Universal Credit - information for bank staff

Universal Credit is a new type of support that is replacing certain benefits such as Jobseeker’s Allowance, and all tax credits. It’s being introduced gradually. If you’re working in a bank or building society we’ve summarised what we think you might need to know about it.

What is Universal Credit?

Universal Credit is a new monthly payment for people who are either unemployed, or working but on a low income.

It will eventually replace all of the following benefits and tax credits:

  • Income-based Jobseeker’s Allowance
  • Income-related Employment and Support Allowance
  • Income Support
  • Child Tax Credit
  • Working Tax Credit
  • Housing Benefit

What is different about Universal Credit?

How Universal Credit is paid

Universal Credit is paid directly into the customer’s bank account. They get a single monthly payment and that includes the money they need to use to pay their rent.

  Current benefits and tax credits Universal Credit
How it’s paid If a customer doesn’t have a bank, building society or credit union account, their payment can go into a Post Office card account or - in some circumstances - onto a Simple Payment card. Directly into the customer’s bank, building society or credit union account.
How often it’s paid Benefits are normally paid fortnightly and tax credits are normally paid weekly or every four weeks. Universal Credit is paid monthly.
Number of payments Each benefit is paid separately. A single Universal Credit payment.
Help with rent Housing Benefit can be paid straight to the landlord. The housing element of Universal Credit (help with rent) goes direct to the customer who has to arrange their own rent payments to their landlord.
Who receives the money Some of the benefits and tax credits being phased out can be paid to either partner in a couple and some go to the partner who does most of the childcare. Universal Credit is a single payment per household into a nominated bank account. If a couple are claiming Universal Credit the bank account can be in the name of either partner or a joint account in both names.

Other differences with Universal Credit

The claims process and what happens to someone’s payments when they start working (or increase their hours) are also different under Universal Credit.

  Current benefits Universal Credit
How to claim People can claim benefits and tax credits by completing paper forms, over the phone or sometimes by filling in forms online. Most customers will make their claim for Universal Credit online, although anyone who needs it will be able to get face-to-face advice or help over the phone.
Working and claiming If someone is working 16 hours or more per week they will no longer qualify for some benefits. There are no limits on how many hours a week someone can work if they’re claiming Universal Credit. Instead the amount of Universal Credit they get will gradually reduce as they earn more.
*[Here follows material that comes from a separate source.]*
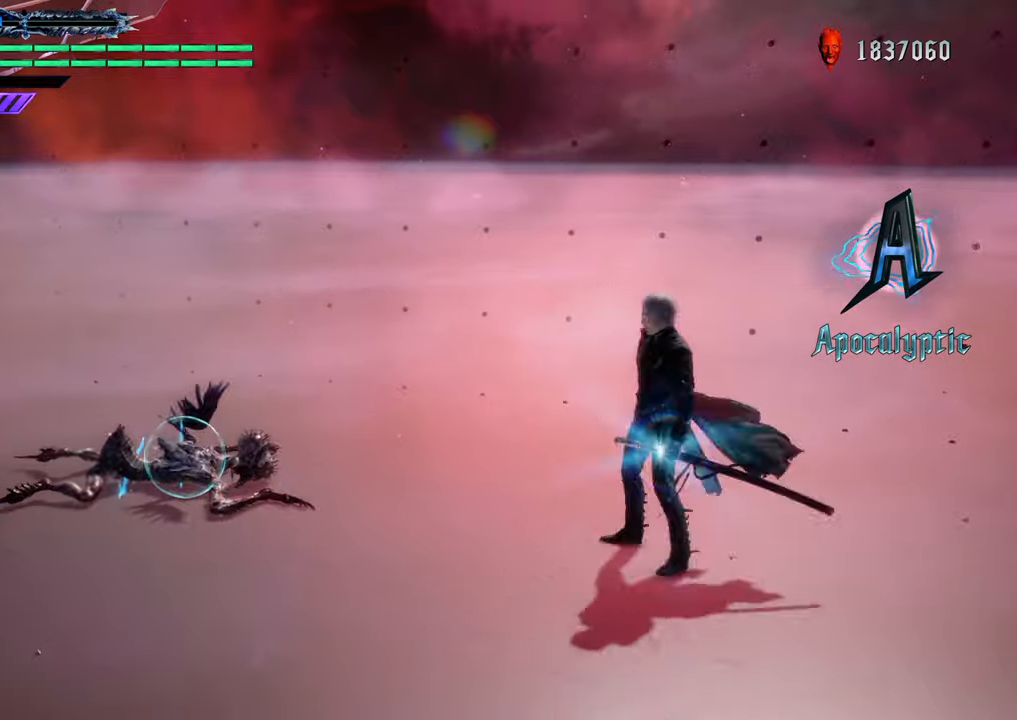
{"buttons": ["Y", "R1"], "left_stick": "down-left", "right_stick": "center", "events": [[100, "Y", "down"]]}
The Money Advice Service leaflet ‘Get ready for Universal Credit explains what people need to do to prepare for the changes. It’s ideal for handing out to your customers.

When does Universal Credit start?

Universal Credit is being introduced in stages. Most people won’t be affected to start with. Right now, Universal Credit mostly affects newly unemployed people in certain areas of the country.

You can find out where it’s currently possible to claim Universal Credit on the GOV.UK website.